WORK TO BE COMPLETED – Reproduce verbatim every line of text in the data below, omitting the pictures from your answer.

BEGIN

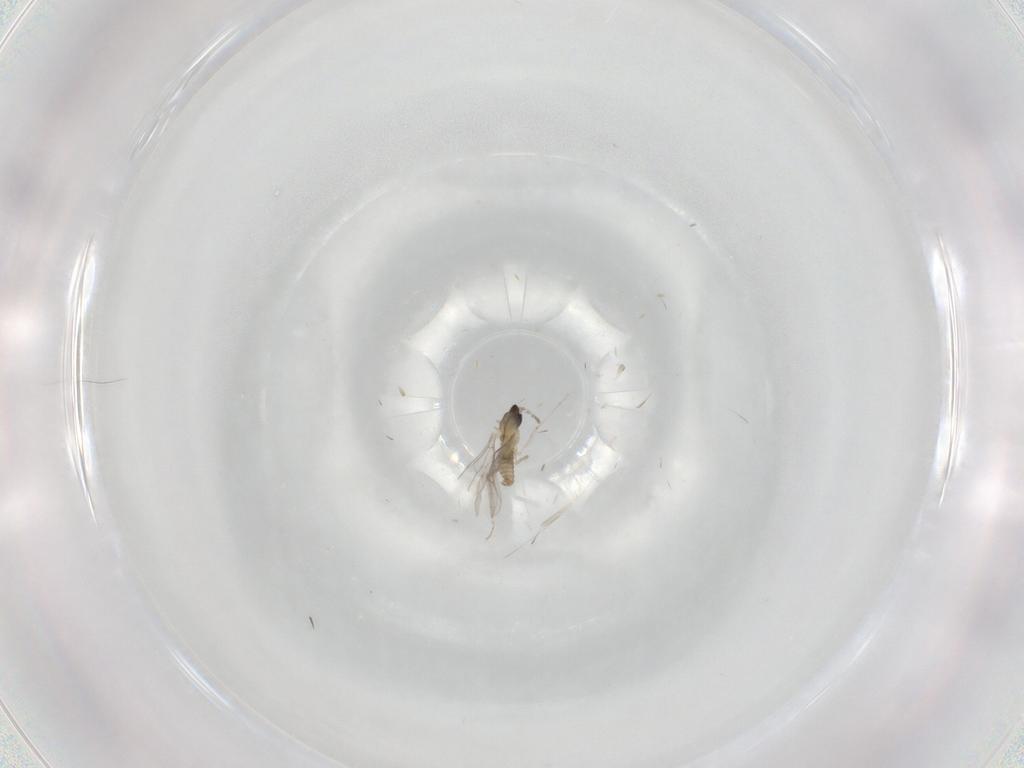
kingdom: Animalia
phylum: Arthropoda
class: Insecta
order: Diptera
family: Cecidomyiidae
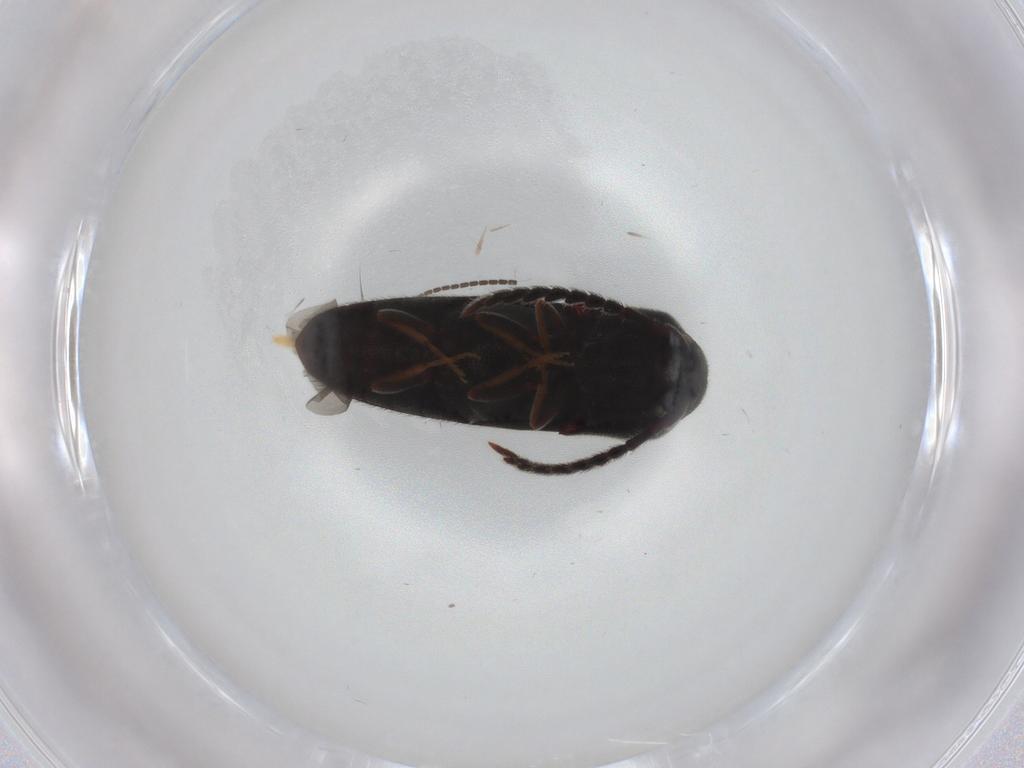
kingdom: Animalia
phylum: Arthropoda
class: Insecta
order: Coleoptera
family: Eucnemidae
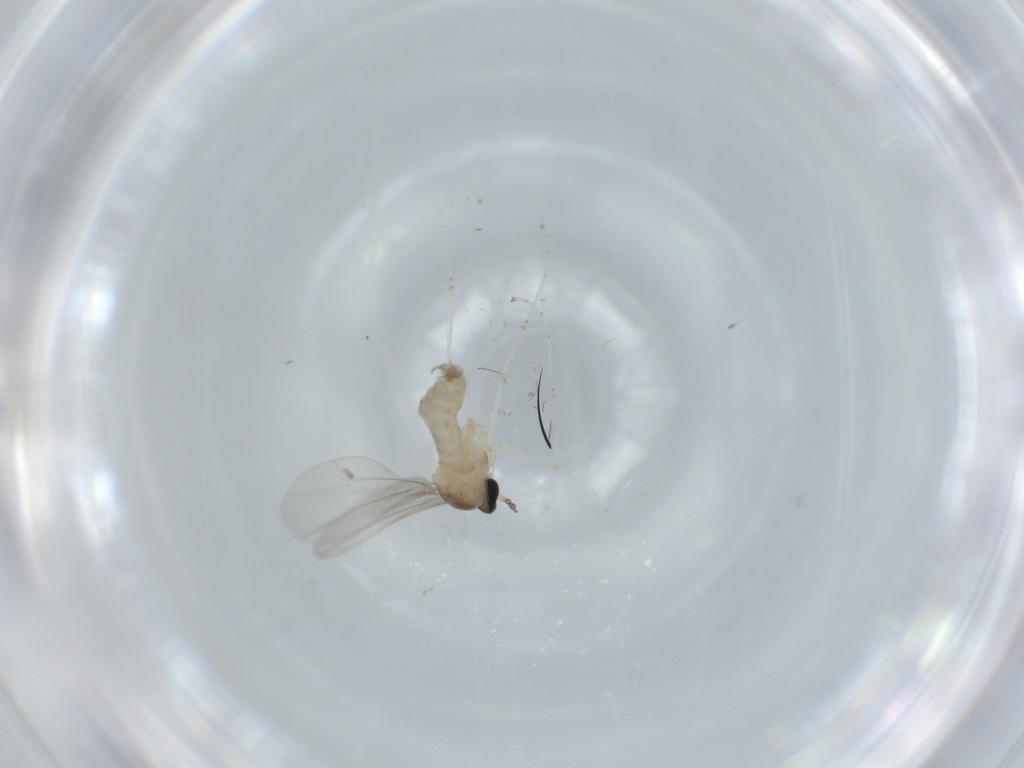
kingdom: Animalia
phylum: Arthropoda
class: Insecta
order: Diptera
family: Cecidomyiidae
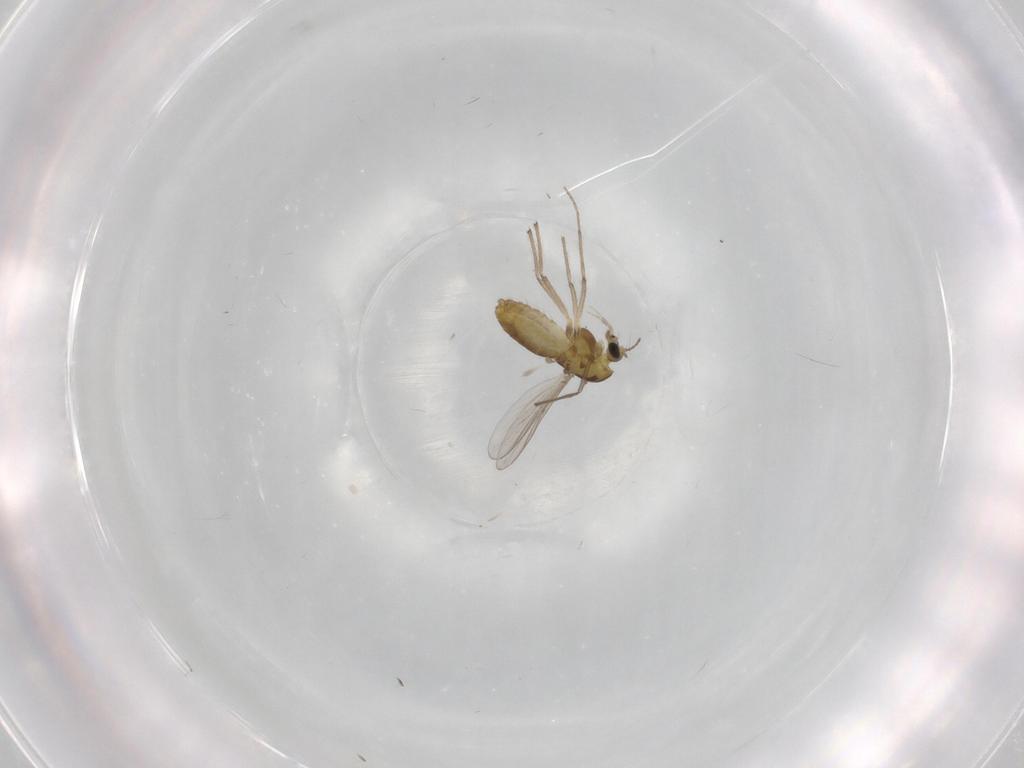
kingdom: Animalia
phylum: Arthropoda
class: Insecta
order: Diptera
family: Chironomidae
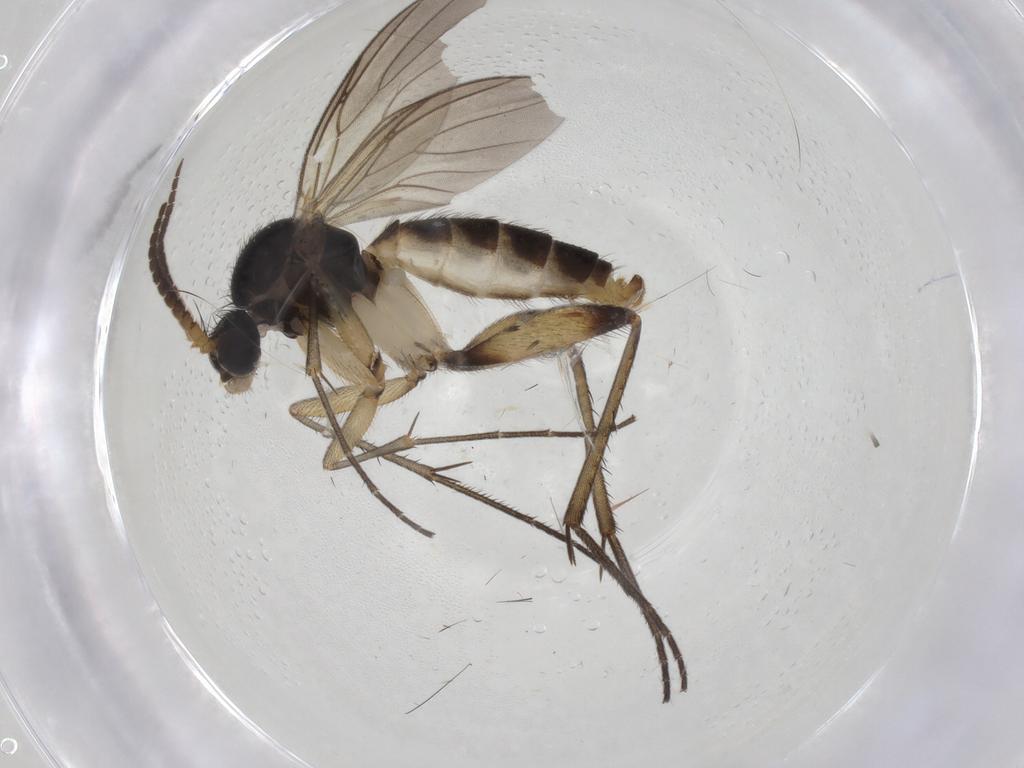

END

SOLUTION TO THE EXERCISE –
kingdom: Animalia
phylum: Arthropoda
class: Insecta
order: Diptera
family: Cecidomyiidae
kingdom: Animalia
phylum: Arthropoda
class: Insecta
order: Coleoptera
family: Eucnemidae
kingdom: Animalia
phylum: Arthropoda
class: Insecta
order: Diptera
family: Cecidomyiidae
kingdom: Animalia
phylum: Arthropoda
class: Insecta
order: Diptera
family: Chironomidae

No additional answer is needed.